Литмир - Электронная Библиотека

– Какой ты автор, ешь твою плешь! – начал закипать Юлюкин. – Автор! Авторы такие, что ли, бывают? Они образованные, они этому учатся! Я тебе вот что скажу: чтобы писать – надо право иметь! А ты такого права не имеешь! Автор!

Дуганов взял бутылку и пошел к двери. Открыл ее и сказал:

– Сначала бутылку выкину, а потом тебя. Будешь ты мне указывать! Я знаю, чего ты испугался! Испугался, что твои потомки про тебя все узнают? И пусть знают! Надо было жить по-человечески!

– А я по-каковски жил? – вконец озлился Юлюкин, подходя к нему, вырывая бутылку и замахиваясь. – По-обезьянски, что ли?

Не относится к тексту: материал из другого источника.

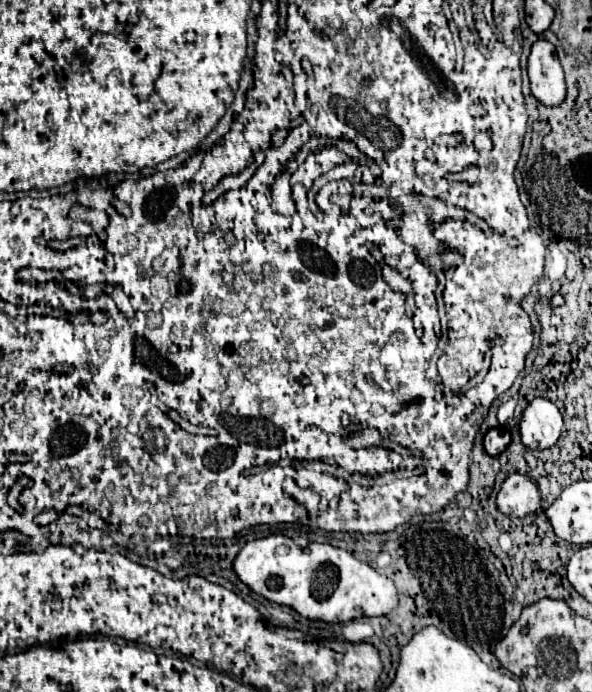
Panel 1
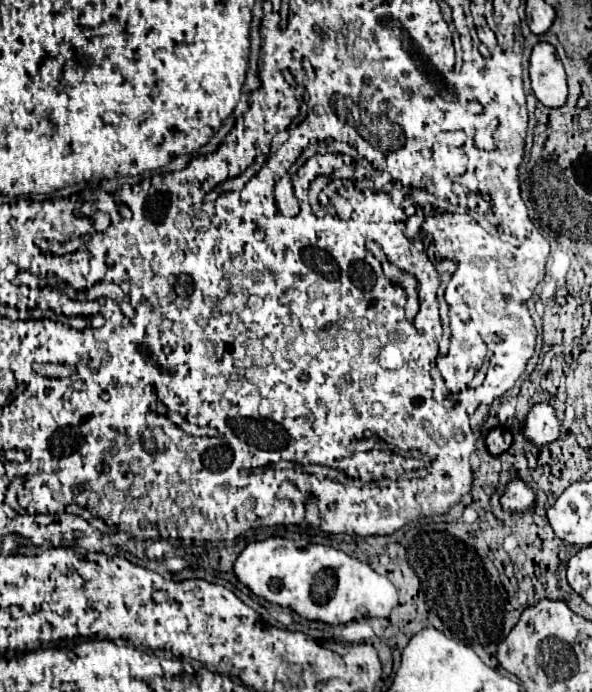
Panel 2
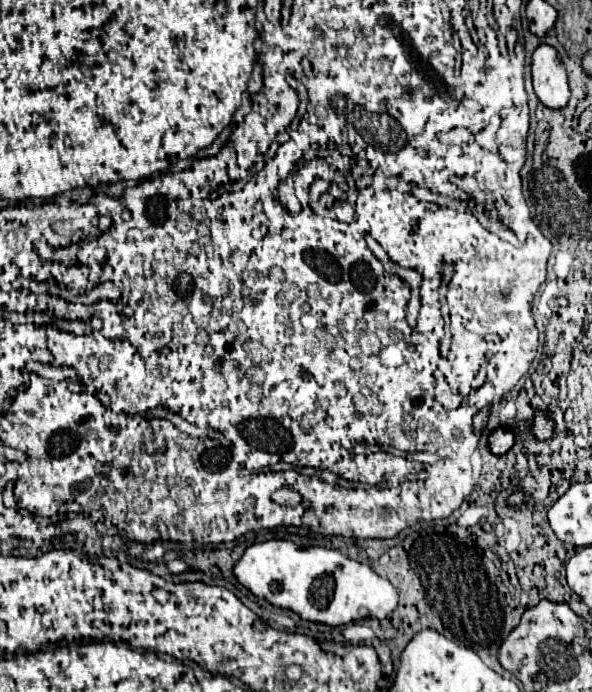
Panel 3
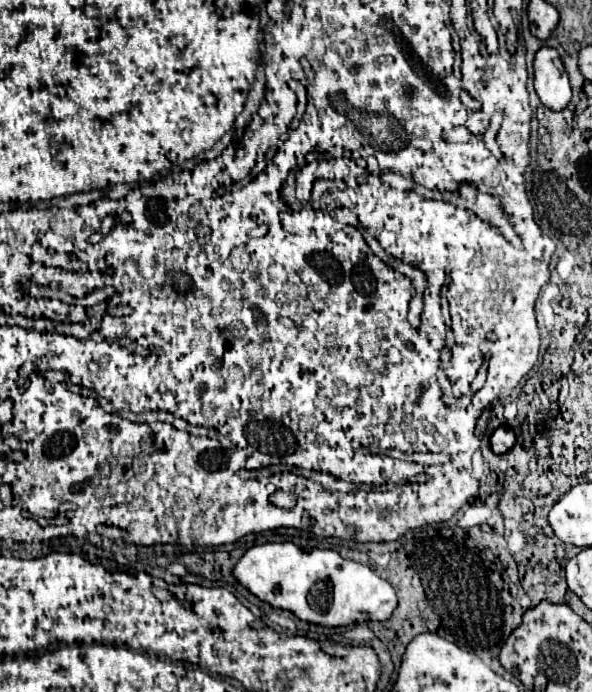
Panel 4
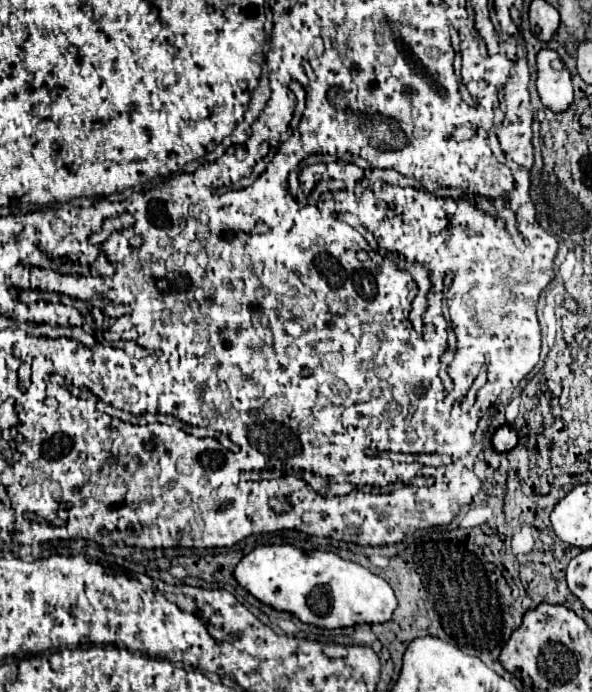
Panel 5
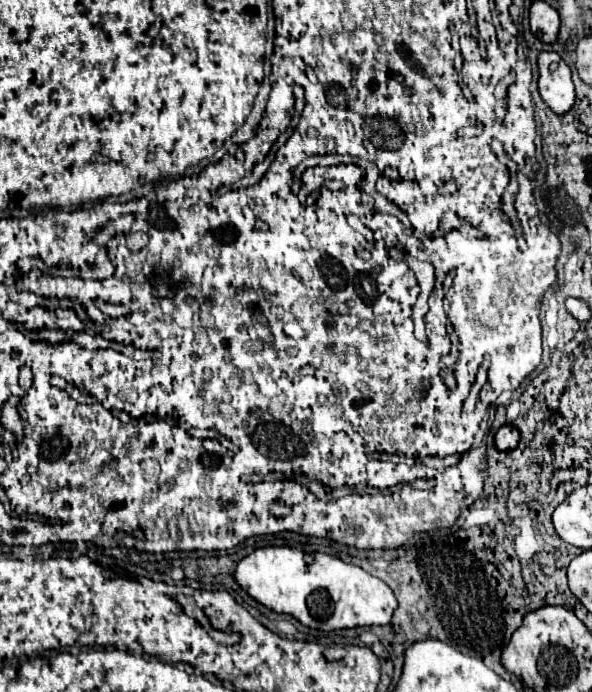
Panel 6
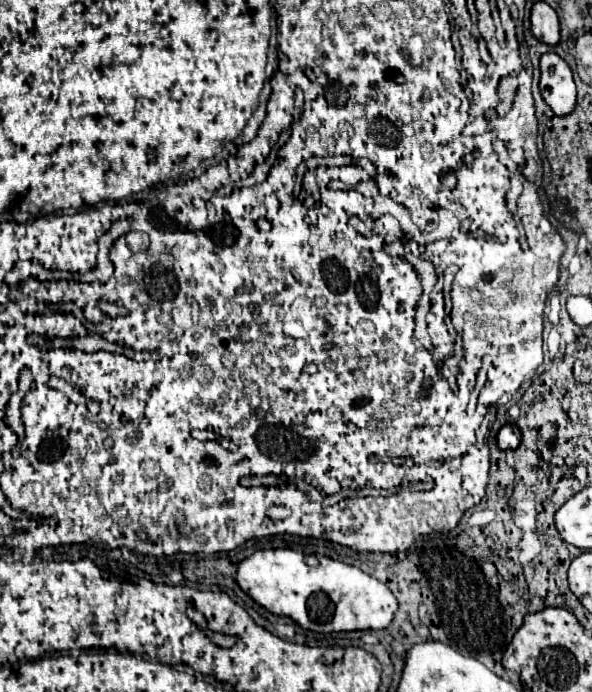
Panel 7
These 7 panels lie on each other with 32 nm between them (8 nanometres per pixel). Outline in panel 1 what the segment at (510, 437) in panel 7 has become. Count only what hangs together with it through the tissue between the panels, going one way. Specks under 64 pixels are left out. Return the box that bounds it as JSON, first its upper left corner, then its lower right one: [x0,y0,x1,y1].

Дуганов, осознавая себя в опасности, не только не испугался, а наоборот, почувствовал прилив пьянящей смелости.

– Ну, ударь! – сказал он. – Правду не убьешь! И учти: я это твое нападение в мемуарах тоже зафиксирую. Под рубрикой: как люди ненавидят свою собственную совесть!

Юлюкин посмотрел на свою дрожащую руку с бутылкой. И ему вдруг привиделось странное: будто рука и бутылка стали не живыми, а, описанные буквами и словами, появились уже в будущей книге, которую читают действительно его потомки и удивляются, каким их предок был невоздержанным человеком, готовым стукнуть другого человека бутылкой. И он опустил руку. Но гнев его не утих.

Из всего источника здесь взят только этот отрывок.